The afternoon of Sunday, June 12, marked the presentation of this year’s Otago Freemasons’ Charity (OFC) awards to many worthy recipients. $65,831 was distributed among Otago’s laudable charities and community organisations, without whose caring existence the Province would be a much poorer place. In addition 240,000 dollars (NZD) of funding was provided in the form of fellowships and scholarships to several achievers within medical research encompassed by the University of Otago and, on the arts front, the furtherance of art education within the Dunedin School of Art. A pledge of $35,000 was also made towards the Dunedin Physio Pool Restoration Project community fund. Thus the total donated this year comfortably exceeded $340,000, and the OFC feels justly proud of being able to assist not only the people of Otago but, through the as yet to be recognised advances in medical research, New Zealand as a whole.
The well-attended function skipped along with several witty speakers providing levity.
A considerable number of key personalities were also in evidence, in the form of Monsignor John Harrison, representing the Catholic Bishop of Dunedin; the Hon. Michael Woodhouse, Minister for Immigration; Dr David Clark MP and Claire Curran MP; Professor Dawn Elder, Head of Paediatrics & Child Heath, University of Otago; Professor Leoni Schmidt, Head of the Dunedin School of Art and Professor Rachel Spronken-Smith, University of Otago; to name just some, all of whom added lustre to the occasion.
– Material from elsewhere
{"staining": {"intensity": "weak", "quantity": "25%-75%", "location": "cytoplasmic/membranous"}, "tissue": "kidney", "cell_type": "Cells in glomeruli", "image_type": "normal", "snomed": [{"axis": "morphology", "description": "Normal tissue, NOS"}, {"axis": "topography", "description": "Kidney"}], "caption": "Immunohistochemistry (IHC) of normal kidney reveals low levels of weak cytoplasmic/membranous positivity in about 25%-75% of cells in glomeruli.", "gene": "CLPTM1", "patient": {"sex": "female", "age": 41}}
Event organiser, and Secretary of the Otago Masonic Charitable Trust, Grant Watson mischievously informed us; “The event usually appears to go well on-the-day but that is fairly deceptive, as to me, it often seems to mimic the proverbial ‘swan on the river’ – the whole affair gliding serenely along, but with the organisers paddling furiously under the surface!”
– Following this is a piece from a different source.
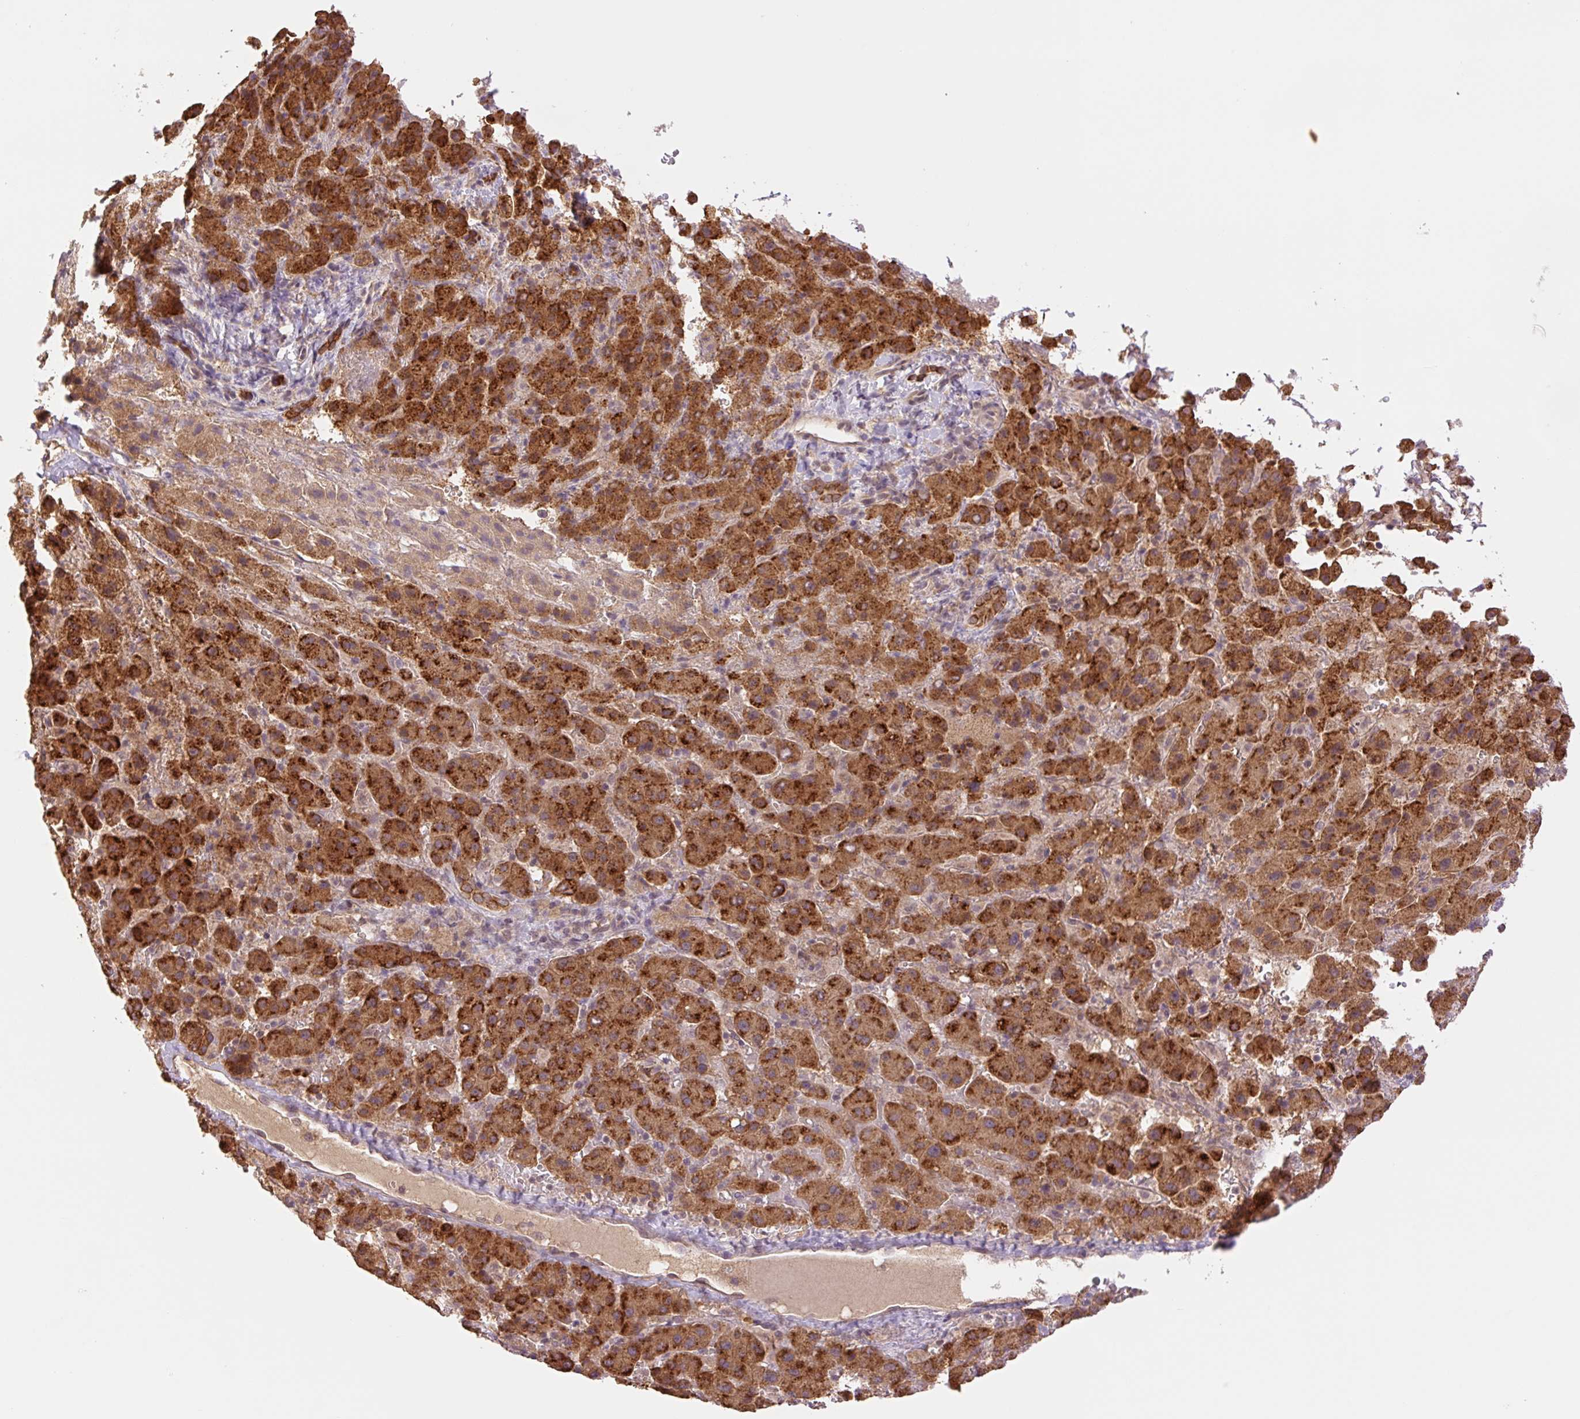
{"staining": {"intensity": "strong", "quantity": ">75%", "location": "cytoplasmic/membranous"}, "tissue": "liver cancer", "cell_type": "Tumor cells", "image_type": "cancer", "snomed": [{"axis": "morphology", "description": "Carcinoma, Hepatocellular, NOS"}, {"axis": "topography", "description": "Liver"}], "caption": "This is an image of immunohistochemistry (IHC) staining of liver cancer (hepatocellular carcinoma), which shows strong expression in the cytoplasmic/membranous of tumor cells.", "gene": "YJU2B", "patient": {"sex": "female", "age": 58}}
Nevertheless, from the smallest to the largest, the recipients could not have been happier. To use the University’s Chair of Paediatrics as an example: this branch of the University has now received almost three million dollars from our Trust in recent years; a sum that has bolstered the Department of Paediatrics’ effectiveness considerably. Only time will tell how their sector-leading medical research might benefit the world as a whole.
The afternoon of presentations concluded with drinks and finger food in the Dunedin Freemasons’ Club Rooms. I would say that the laughter and general joie de vivre provide a fair yard-stick by which to measure a day of profit and pleasure all round.